» Extract to read
-------------------------
# want to swap X for Y threads.



## Kiel (Aug 20, 2009)

I know that has been discussed already, but I would like to understand why people would feel it's ok to trade their pets like pokemon cards!

the thing that i really don't 'get', do they not get attached? i've had my leos for 3 months now and couldn't imaging getting rid.

I can understand if people have a change in circumstances meaning they'd need to get rid, or breeders of course, or people just mixing their bloodlines to reduce inbreeding, but people who just keep them as pets...what makes them one day think "hm, bored of my iggy, i want some chameleons"? when did reptiles become disposable like pokemon cards?

so, if you've done or considered doing it, why? if not, it's probably pretty obvious why you haven't but feel free to express any opinions!

thanks.

Kiel.


----------



## sharpstrain (May 24, 2008)

why do you feel the need to understand? If it is not something you would want to do, why do you need to worry about what other people choose to do?


----------



## Kiel (Aug 20, 2009)

it just baffles me and rather than blindly disliking it, i figure it makes sense to learn and understand peoples reasons for it.

might have come across a little more aggressive than intended in the first post, meh.


----------



## becky89 (Nov 24, 2009)

Tbh I agree with you Kiel, I would never want to sell/swap any of my pets unless I really had to.


----------



## i smoke weed (Jan 17, 2010)

becky89 said:


> Tbh I agree with you Kiel, I would never want to sell/swap any of my pets unless I really had to.


 even if i really had 2 i still wouldent i always keep all mine even some times the babies what breed i find hard to sell


----------



## vitticeptus (Jul 16, 2008)

some people just dont get emotionally attatched to things......take me for example, I would even swap my wife for a decent royal.


----------



## buddah (Dec 23, 2009)

Kiel said:


> I know that has been discussed already, but I would like to understand why people would feel it's ok to trade their pets like pokemon cards!
> 
> the thing that i really don't 'get', do they not get attached? i've had my leos for 3 months now and couldn't imaging getting rid.
> 
> ...


yeah i know i agree it also seems weird to me.


----------



## Cheeky-x (Feb 2, 2009)

I couldn't personally do it, i meen if i REALLY had to get rid of one a would have too...but that would be after i've applied for my 17th job and REALLY had no way to pay for them...honestly i say it too my OH all the time...We've decided on no more as we are living comfortably with the amount we have atm...(I meen we may always squeeze a littleun in if in desperate need of a home) But we have always said if we were struggling then we would have too get another job each to pay for them or take out a loan...I couldnt face getting rid of an animal and something swful happening too it!!
-------------------------
» Data records
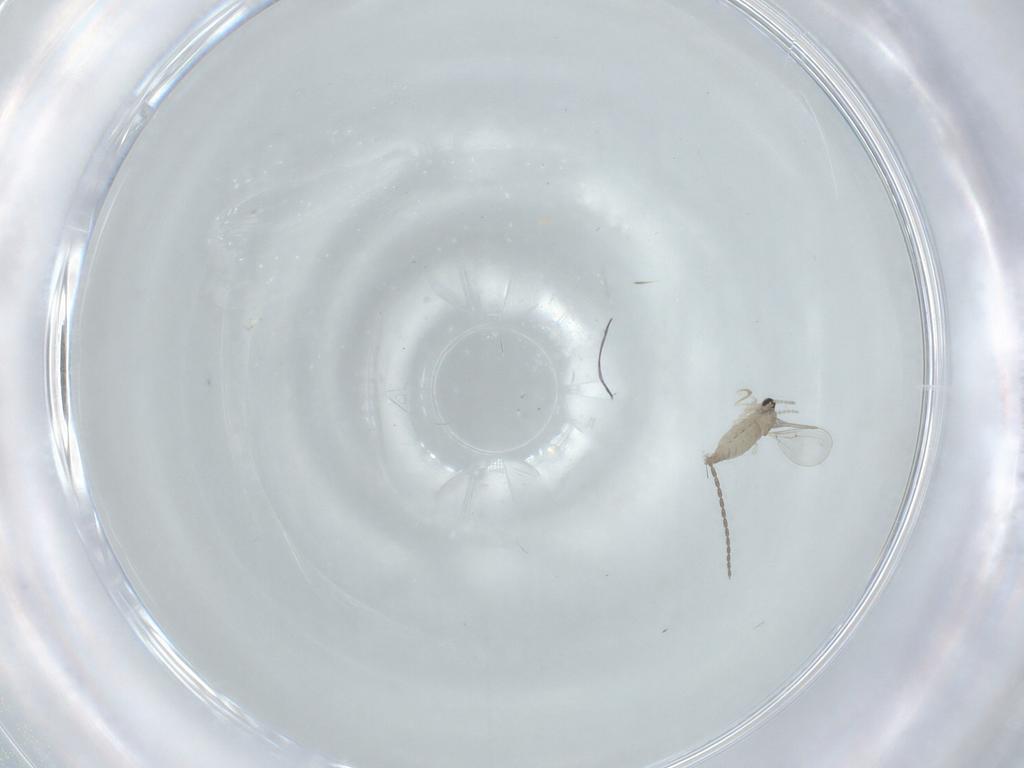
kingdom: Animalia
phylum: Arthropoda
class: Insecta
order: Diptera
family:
-------------------------
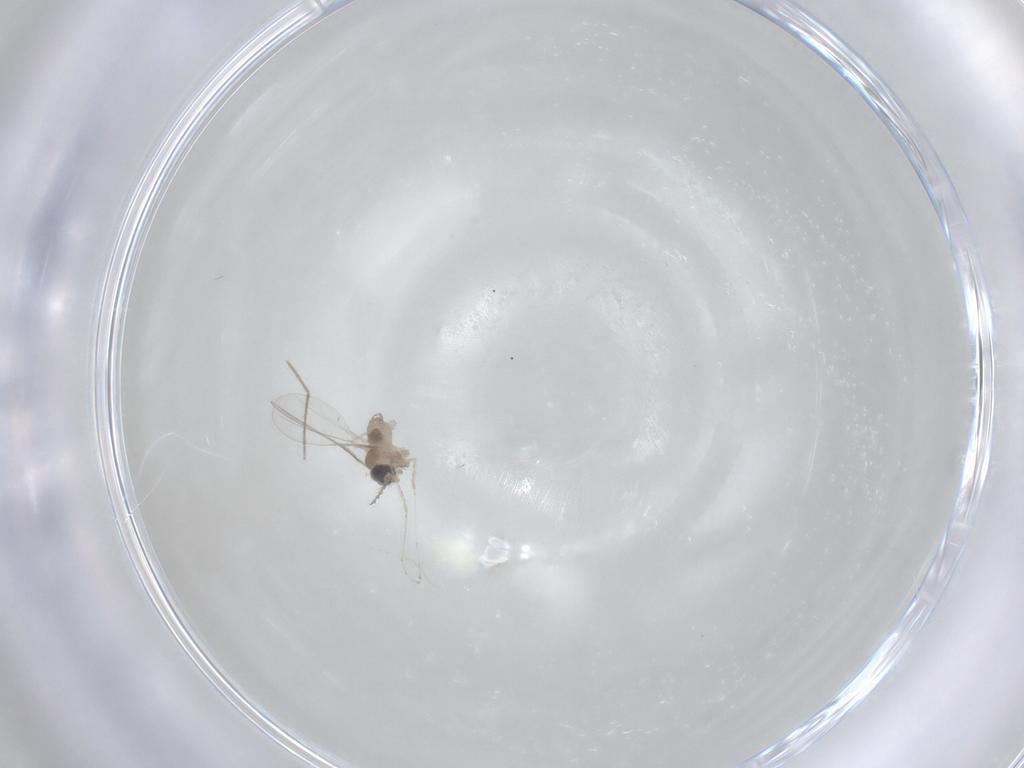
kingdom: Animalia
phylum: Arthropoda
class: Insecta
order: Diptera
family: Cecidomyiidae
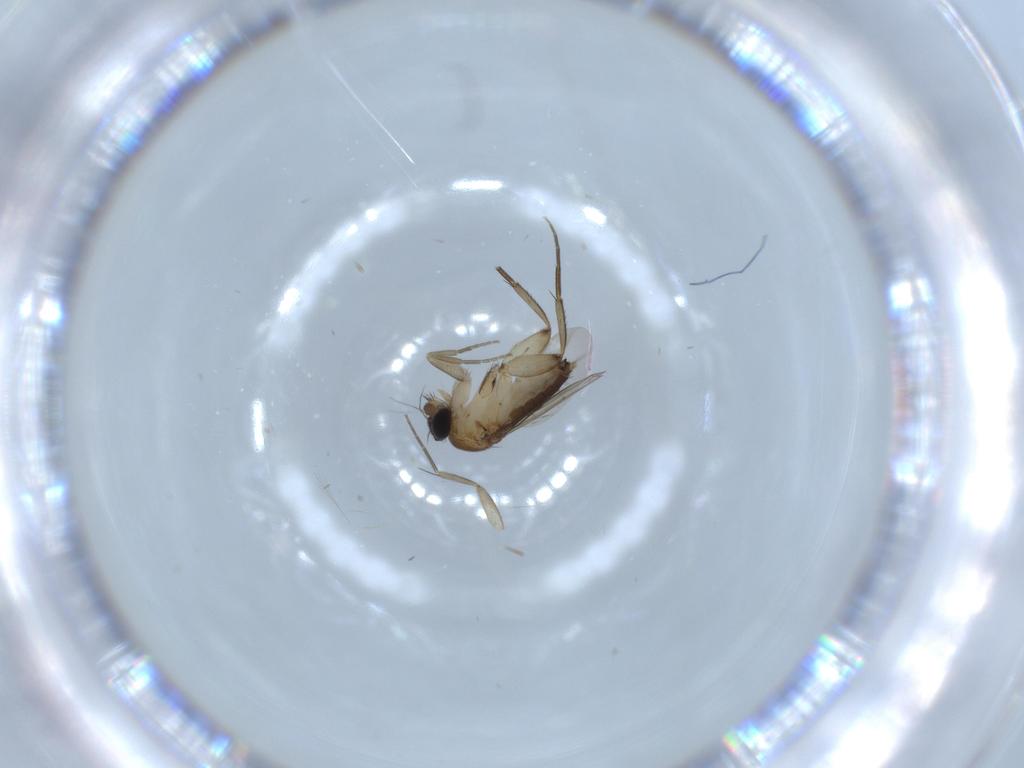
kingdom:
-------------------------
» To be done
[A] List the usernames of everyone who posted in the forum thread about trading pets, giving each name once.
[B] Carry on the forum thread about trading pets with the next reply after Cheeky-x's post.

» Results by task
[A] Kiel, sharpstrain, becky89, i smoke weed, vitticeptus, buddah, Cheeky-x

[B]
----------



## Cheeky-x (Feb 2, 2009)

vitticeptus said:


> some people just dont get emotionally attatched to things......take me for example, I would even swap my wife for a decent royal.


 
I actually spat a mouthful of hot chocolate EVERYWHERE!! I was really looking forward to that!! :Na_Na_Na_Na:


----------



## vitticeptus (Jul 16, 2008)

Cheeky-x said:


> I actually spat a mouthful of hot chocolate EVERYWHERE!! I was really looking forward to that!! :Na_Na_Na_Na:


sorry:blush:


----------



## Cheeky-x (Feb 2, 2009)

vitticeptus said:


> sorry:blush:


 
I'm not sure i accept that...Give me a royal and i may consider it :whistling2:


----------



## vitticeptus (Jul 16, 2008)

Cheeky-x said:


> I'm not sure i accept that...Give me a royal and i may consider it :whistling2:


lets wait and see if we get any eggs first:lol2:


----------



## hillzi (Mar 14, 2009)

I agree. It's a disgrace but, sometimes people just do buy the wrong reptile...

Aslong as theyr'e in FULL HEALTH and not CONTINUOUSLY swapped around, then I don't see as much as a bigger problem.. but I cannot image the poor stress that an animal would be under.

Unless I absoloutley have to, like if we were being evicted, I would sell my corns. Otherwise, theyr'e here with me till the rest of their lives.


----------



## mrcarlxx (May 1, 2009)

Kiel said:


> I know that has been discussed already, but I would like to understand why people would feel it's ok to trade their pets like pokemon cards!
> 
> the thing that i really don't 'get', do they not get attached? i've had my leos for 3 months now and couldn't imaging getting rid.
> 
> ...


i keep tring to read your post but your photo keeps catching my eye....is it you? your one pretty lady...


now i have said that i will try and read what you wrote :blush:


----------



## Athravan (Dec 28, 2006)

Most people do not emotionally bond to a reptile. For many, selling a reptile is like selling a piece of furniture - I'm sure some people want it to go to a good home but there are plenty of people who just want the cash quick or the items traded and ask no questions. Working in a shop, I've bought many many things over the years - sometimes buying in business, often when people bring animals back or to trade in at work - or of course, often buying for my own collection too.

Very few of the times - whether in work, in person, or at shows, have I been asked any questions about my intentions with the animal, how will I keep it, am I buying it to sell on, do I want to breed, will I sell it in 6 weeks etc... reptiles are a commodity, they are bred, sold, and traded in their hundreds, perhaps thousands, every day.

Ultimately, many people do not view reptiles as members of their family or things that have feelings,and it is very standard for reptiles to be traded with no questions asked, or upgraded for the next fad or latest model. People talk about reptile collections - that's because they're collectors items essentially!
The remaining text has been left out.